Franchise firm Martin & Co this morning reported record revenue up 48% after its purchase of the Xperience brands.
In its interim results for the half-year period to June 30, the firm said gross profits rose by 53% to £3.2m, up from£2.1m for the same period a year ago.
The firm also said that it had a strong balance sheet, suggesting that further expansion by acquisition is on the cards alongside organic growth.
The firm reported that of 284 trading offices, up from 193 in the first half of last year, 253 offer sales as well as lettings.
There are 239 franchisees in total, with no company-owned offices. Five new offices opened in the first half of this year with a further seven preparing to open.
In total, the Martin & Co franchisees look after 44,000 tenanted managed properties.
Belvoir also reported its interim first-half results this morning.

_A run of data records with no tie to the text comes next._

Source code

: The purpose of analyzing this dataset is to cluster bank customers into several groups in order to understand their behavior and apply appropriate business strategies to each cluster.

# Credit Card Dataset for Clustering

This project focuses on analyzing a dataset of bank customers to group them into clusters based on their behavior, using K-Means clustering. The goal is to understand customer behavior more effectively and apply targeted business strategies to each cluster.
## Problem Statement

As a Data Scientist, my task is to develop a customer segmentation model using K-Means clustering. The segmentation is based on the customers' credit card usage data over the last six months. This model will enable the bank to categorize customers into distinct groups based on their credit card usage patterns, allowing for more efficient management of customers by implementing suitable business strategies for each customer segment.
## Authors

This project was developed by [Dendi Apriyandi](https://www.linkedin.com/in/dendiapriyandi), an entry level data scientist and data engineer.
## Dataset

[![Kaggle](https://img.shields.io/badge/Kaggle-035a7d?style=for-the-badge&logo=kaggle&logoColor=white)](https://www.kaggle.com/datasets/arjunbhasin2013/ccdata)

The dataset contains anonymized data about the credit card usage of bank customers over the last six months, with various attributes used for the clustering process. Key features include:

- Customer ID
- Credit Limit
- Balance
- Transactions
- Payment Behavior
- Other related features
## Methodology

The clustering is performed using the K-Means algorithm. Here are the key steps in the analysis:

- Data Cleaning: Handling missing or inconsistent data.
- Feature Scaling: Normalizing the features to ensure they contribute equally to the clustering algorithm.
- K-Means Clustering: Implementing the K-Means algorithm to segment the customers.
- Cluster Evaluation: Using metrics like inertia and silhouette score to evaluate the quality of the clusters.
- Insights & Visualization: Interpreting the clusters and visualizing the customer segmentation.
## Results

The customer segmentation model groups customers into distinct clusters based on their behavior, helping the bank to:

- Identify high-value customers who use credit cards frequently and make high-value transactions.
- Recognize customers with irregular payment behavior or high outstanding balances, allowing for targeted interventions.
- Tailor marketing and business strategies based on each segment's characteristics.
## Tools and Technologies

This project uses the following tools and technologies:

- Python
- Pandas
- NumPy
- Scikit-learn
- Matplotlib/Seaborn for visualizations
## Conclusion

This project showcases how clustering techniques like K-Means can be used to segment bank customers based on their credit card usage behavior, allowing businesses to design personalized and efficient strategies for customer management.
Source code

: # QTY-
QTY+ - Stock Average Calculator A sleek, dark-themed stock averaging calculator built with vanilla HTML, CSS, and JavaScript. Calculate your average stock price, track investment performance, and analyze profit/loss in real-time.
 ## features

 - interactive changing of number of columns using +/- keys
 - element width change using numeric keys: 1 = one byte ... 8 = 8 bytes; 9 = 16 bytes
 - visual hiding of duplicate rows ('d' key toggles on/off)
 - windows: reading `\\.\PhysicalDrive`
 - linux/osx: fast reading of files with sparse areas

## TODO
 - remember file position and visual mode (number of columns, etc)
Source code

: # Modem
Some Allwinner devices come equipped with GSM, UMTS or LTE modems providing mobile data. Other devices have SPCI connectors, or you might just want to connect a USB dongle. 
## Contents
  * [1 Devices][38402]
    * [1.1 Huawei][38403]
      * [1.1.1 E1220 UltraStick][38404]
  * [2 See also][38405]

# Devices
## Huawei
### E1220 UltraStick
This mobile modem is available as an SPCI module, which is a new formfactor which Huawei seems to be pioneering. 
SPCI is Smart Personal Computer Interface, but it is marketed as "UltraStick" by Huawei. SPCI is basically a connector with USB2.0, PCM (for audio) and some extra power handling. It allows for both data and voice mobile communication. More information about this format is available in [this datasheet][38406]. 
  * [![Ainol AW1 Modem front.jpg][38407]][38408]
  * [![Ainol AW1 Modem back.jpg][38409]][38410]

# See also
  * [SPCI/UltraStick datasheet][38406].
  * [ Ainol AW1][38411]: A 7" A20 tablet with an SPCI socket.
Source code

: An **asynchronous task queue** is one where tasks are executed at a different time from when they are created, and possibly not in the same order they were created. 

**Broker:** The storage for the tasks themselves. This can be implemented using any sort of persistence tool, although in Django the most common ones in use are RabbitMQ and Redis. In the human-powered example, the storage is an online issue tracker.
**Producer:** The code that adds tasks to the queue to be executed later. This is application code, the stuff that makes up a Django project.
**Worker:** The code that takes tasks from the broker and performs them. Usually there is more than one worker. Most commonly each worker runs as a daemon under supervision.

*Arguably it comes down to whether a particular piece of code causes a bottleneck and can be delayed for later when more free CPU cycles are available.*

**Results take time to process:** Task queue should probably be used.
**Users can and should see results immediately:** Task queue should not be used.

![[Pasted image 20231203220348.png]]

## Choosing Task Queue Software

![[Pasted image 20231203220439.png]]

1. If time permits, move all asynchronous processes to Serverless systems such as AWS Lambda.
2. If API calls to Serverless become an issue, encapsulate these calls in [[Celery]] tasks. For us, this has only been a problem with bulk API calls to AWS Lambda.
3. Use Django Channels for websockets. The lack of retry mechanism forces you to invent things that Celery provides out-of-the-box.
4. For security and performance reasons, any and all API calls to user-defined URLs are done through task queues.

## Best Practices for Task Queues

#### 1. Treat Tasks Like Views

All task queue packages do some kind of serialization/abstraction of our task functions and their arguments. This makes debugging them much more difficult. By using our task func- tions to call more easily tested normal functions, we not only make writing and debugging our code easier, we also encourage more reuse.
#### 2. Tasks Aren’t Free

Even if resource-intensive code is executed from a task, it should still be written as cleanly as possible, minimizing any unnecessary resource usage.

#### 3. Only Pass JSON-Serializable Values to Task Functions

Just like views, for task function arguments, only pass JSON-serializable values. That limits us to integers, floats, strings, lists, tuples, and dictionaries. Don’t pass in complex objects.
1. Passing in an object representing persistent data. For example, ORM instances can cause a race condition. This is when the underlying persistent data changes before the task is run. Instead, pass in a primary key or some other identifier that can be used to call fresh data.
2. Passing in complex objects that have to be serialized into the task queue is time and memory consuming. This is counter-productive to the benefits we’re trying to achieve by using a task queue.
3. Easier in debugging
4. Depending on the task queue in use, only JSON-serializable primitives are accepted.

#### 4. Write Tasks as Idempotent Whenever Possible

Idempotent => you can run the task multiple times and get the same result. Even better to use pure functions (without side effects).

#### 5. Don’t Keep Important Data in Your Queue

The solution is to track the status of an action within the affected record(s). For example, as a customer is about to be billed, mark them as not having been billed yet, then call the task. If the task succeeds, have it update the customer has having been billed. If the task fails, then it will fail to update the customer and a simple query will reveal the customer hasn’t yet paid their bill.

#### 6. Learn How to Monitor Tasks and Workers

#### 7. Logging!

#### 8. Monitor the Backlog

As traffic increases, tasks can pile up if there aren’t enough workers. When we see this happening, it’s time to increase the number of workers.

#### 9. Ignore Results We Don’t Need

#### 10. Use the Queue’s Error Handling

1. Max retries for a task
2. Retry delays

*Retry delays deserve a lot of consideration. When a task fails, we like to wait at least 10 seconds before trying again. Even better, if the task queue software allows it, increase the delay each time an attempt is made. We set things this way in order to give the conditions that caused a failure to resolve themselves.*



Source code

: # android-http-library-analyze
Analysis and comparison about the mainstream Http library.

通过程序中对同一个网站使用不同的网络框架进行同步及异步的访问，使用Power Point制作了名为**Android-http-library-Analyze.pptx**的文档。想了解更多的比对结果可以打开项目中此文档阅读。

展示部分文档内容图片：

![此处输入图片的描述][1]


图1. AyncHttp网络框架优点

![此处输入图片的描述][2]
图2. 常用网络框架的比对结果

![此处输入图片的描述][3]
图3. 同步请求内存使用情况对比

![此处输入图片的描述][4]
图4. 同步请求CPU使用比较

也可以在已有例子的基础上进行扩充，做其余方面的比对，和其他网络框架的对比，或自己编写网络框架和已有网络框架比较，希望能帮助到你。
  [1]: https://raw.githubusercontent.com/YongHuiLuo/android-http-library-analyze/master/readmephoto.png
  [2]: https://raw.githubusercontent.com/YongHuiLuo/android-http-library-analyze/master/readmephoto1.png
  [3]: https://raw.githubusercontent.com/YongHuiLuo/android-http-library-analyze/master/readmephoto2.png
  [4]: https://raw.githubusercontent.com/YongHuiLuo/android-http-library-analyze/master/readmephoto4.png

Pre-tax profits were barely changed from last year at £0.6m.
The firm reports a network of 166 outlets, with the roll-out of estate agency services described as on target to achieve 35% of Belvoir outlets by the end of the year.
Meanwhile, Winkworth yesterday announced increased revenue for the first half of this year, but a 17% drop in pre-tax profits.
The AIM-listed firm said revenue in the “uneven” six months to June 30 stood at £2.57m, up from £2.49m for the same period last year.
However, pre-tax profits of £663,149 were down on the £803,785 in the previous year.
The general election and tax threats in the first half of 2015 seriously distorted sales, but boosted rentals.
Chairman Simon Agace said that 2015 is proving to be a year of two halves.
He said the firm aimed to achieve an equal split between sales and rentals, and said there would be a resumption of growth next year.
Winkworth shares went down 4.7% to 147.75p yesterday.